En exemple, il s’est constitué une catégorie appelée « les BRICS », Brésil, Russie, Inde, Chine, et le S pour l’Afrique du Sud. Mais l’Afrique du Sud y est une pièce totalement rapportée, car l’Afrique du Sud, qui est le géant africain, c’est l’équivalent de 0,70% du PIB mondial. On est très loin du PIB Brésilien ou encore de celui indien et chinois. On a une situation d’émergence, d’amélioration de la situation, mais non pas un continent émergent. Les images que l’on donne aujourd’hui de cette nouvelle Afrique, ce sont des images qui caricaturent ce qui se passe. En fait, elles se focalisent sur les 5% les plus riches, qui ont toujours existé en Afrique mais qui sont aujourd’hui beaucoup plus représentatifs car on associe à l’émergence des valeurs positives.
À l’OCDE, on ramasse le tout dans une formule plus élégante mais tout aussi lapidaire. « L’Afrique a changé par nécessité. Elle ne deviendra pas du jour au lendemain un marché émergent « star » comme l’Asie ou l’Amérique latine, mais on peut s’attendre à ce qu’elle devienne un pôle d’attraction majeur. Les dirigeants africains ont maintenant conscience que l’aide internationale n’est plus le seul recours. Comme le notait récemment l’un d’entre eux, ce qu’il faut à l’Afrique, c’est moins de bons sentiments et plus de bons investissements. »
En termes de potentiel, plusieurs indicateurs sont cependant formels. Au dernier Forum Africa organisé par Afrique Expansion Magazine à Montréal, Charles Sirois, fondateur d’Enablis, un organisme qui sillonne l’Afrique pour aider des Africains à se lancer en affaires,
A affirmé sans ambages : « Les 20 prochaines années seront celles de l’Afrique ! » Un constat confirmé par le cabinet d’études McKinsey pour qui, de 2010 à 2015, sept des dix économies les plus dynamiques de la planète seront situées en Afrique. Et pour ceux qui croient que seul le secteur des mines et de l’énergie, aussi structurant soit-il tirait la croissance, il n’a contribué qu’au quart de la croissance de l’Afrique entre 2000 et 2008, selon McKinsey. L’essentiel s’est trouvé au niveau du commerce de détail, de la distribution, de l’agriculture, du transport, des télécommunications, du secteur manufacturier et des services financiers.

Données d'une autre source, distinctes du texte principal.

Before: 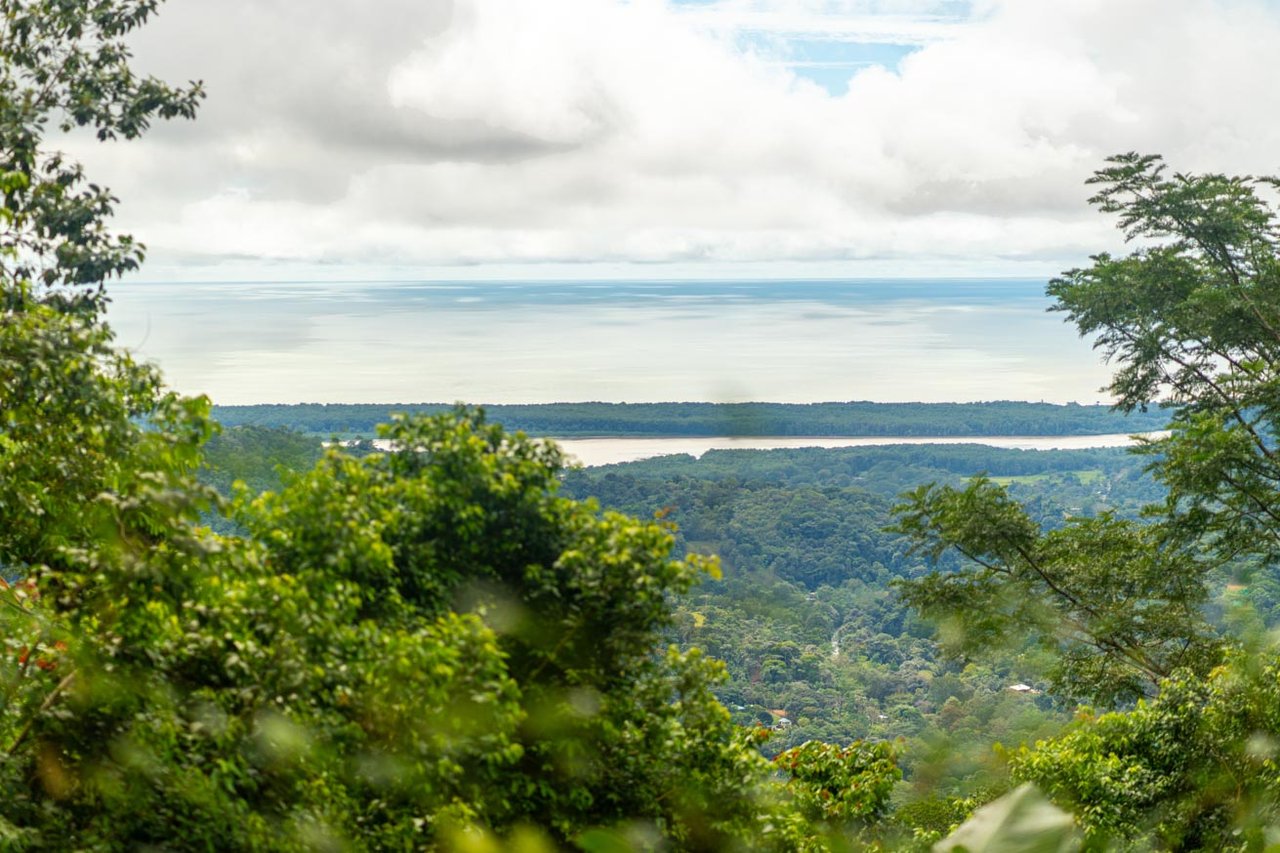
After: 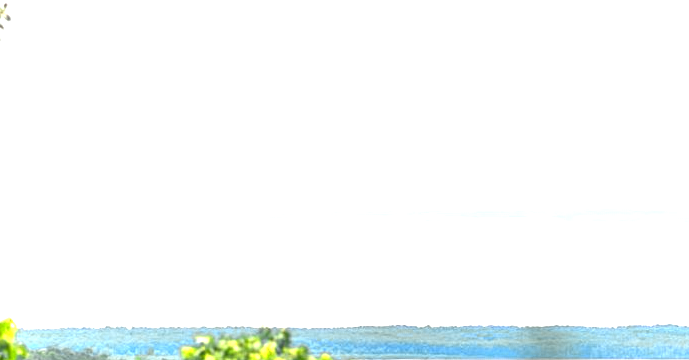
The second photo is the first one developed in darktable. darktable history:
exposure: black level correction 0, exposure 1.5 EV, compensate highlight preservation false
crop: left 15.306%, top 9.065%, right 30.789%, bottom 48.638%
color zones: curves: ch0 [(0, 0.485) (0.178, 0.476) (0.261, 0.623) (0.411, 0.403) (0.708, 0.603) (0.934, 0.412)]; ch1 [(0.003, 0.485) (0.149, 0.496) (0.229, 0.584) (0.326, 0.551) (0.484, 0.262) (0.757, 0.643)]
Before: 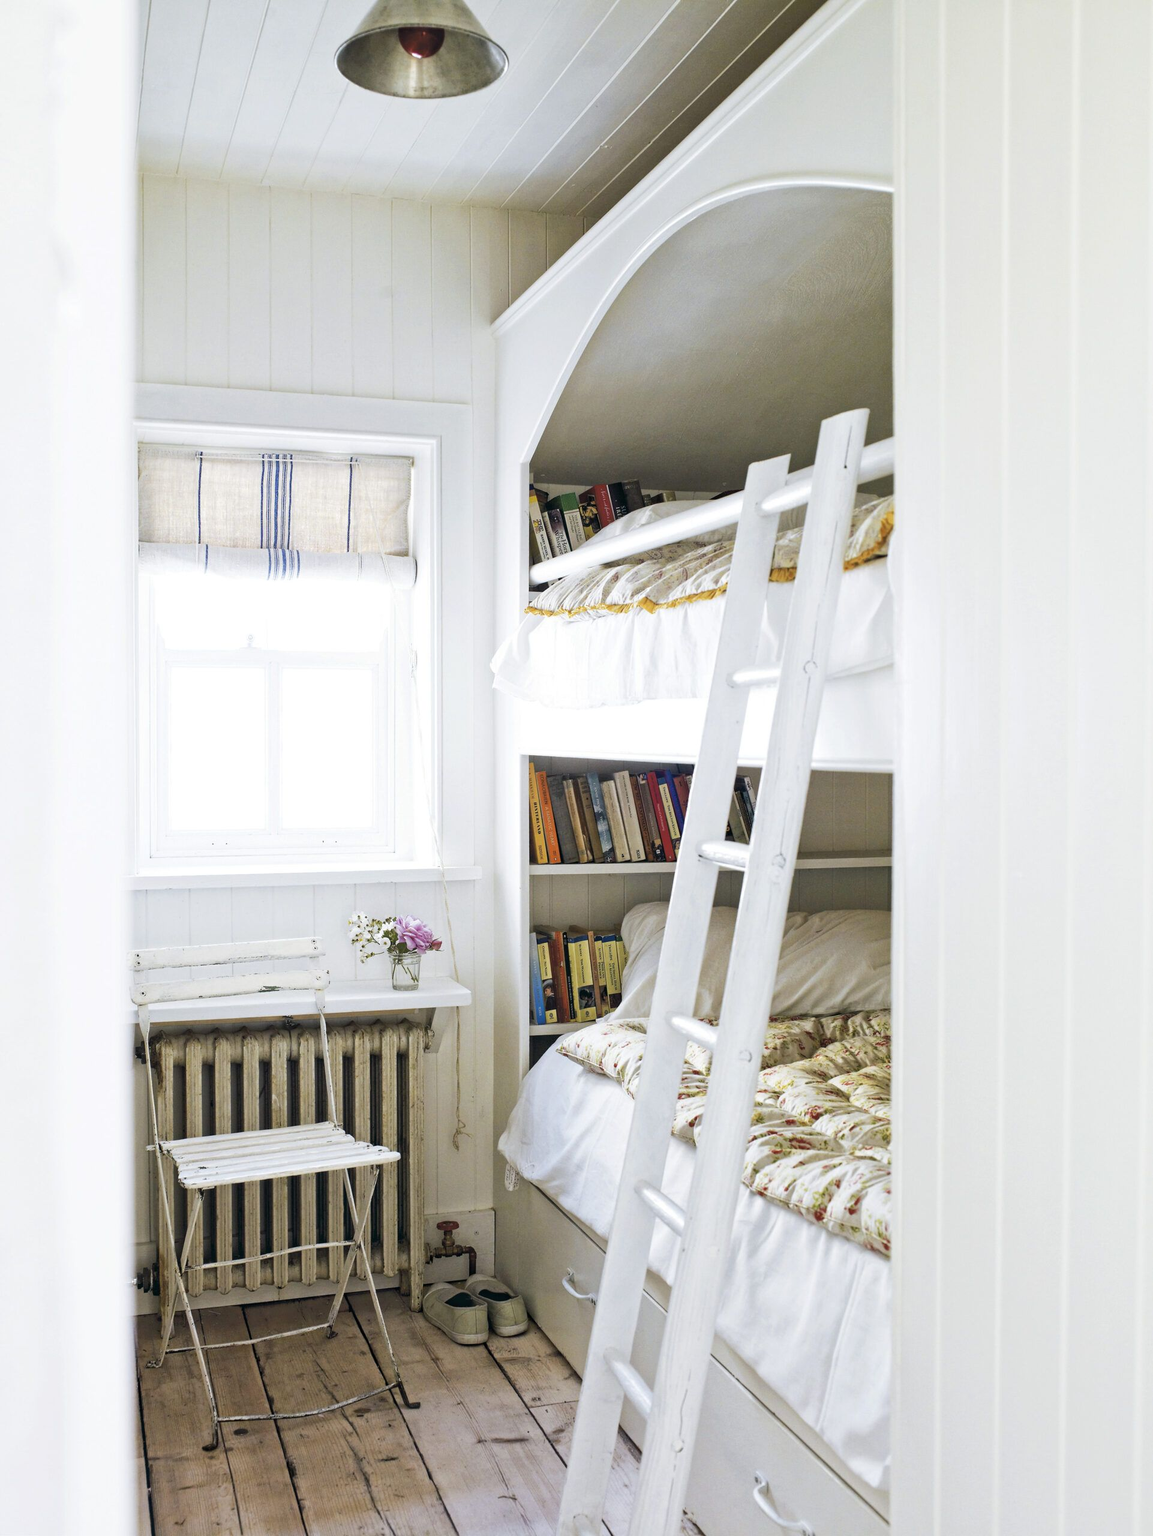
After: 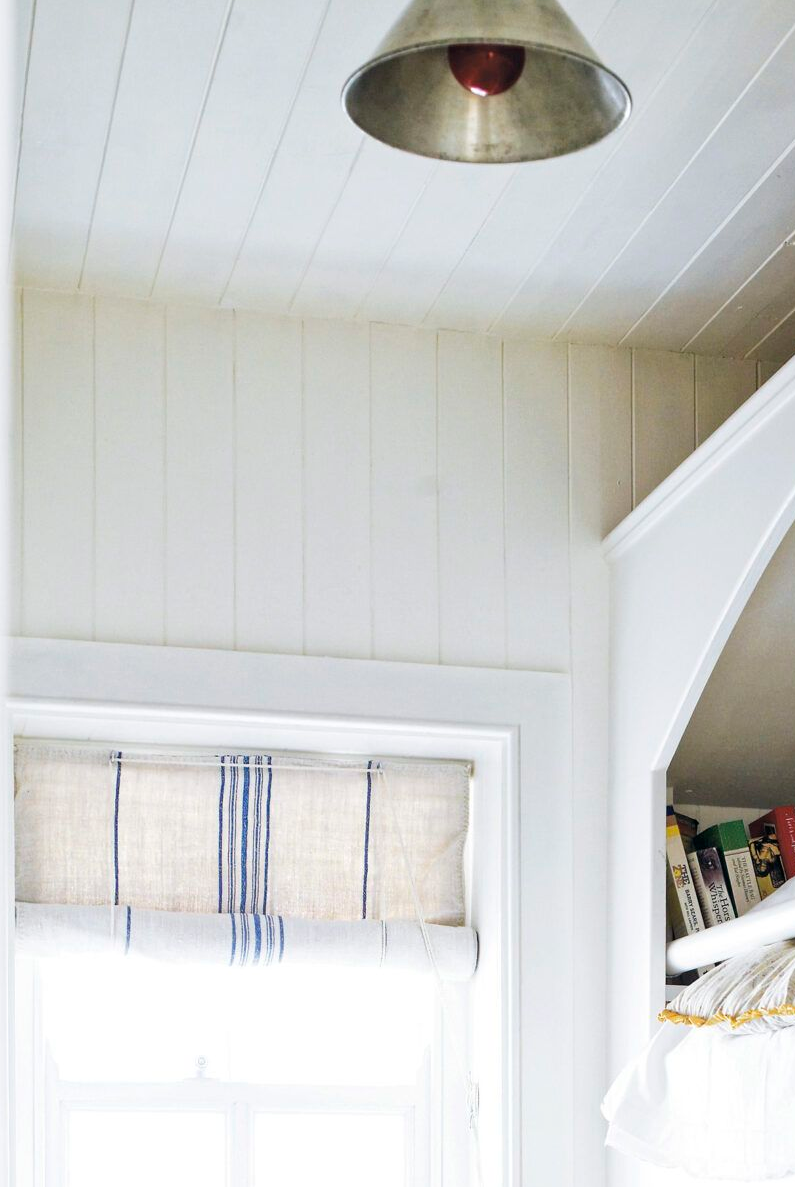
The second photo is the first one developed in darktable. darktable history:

C’est en cela que l’Afrique a changé. Comme l’indiquent les Perspectives économiques en Afrique, publication conjointe du Centre de développement de l’OCDE et de la Banque africaine de développement, la croissance est de retour en Afrique. Cela surtout à cause de la soif d’exportations compétitives de l’Asie qui gagne le continent. Parallèlement, les gouvernements modifient leurs politiques et encouragent les investissements privés dans les projets viables et rentables ayant un impact durable sur le développement.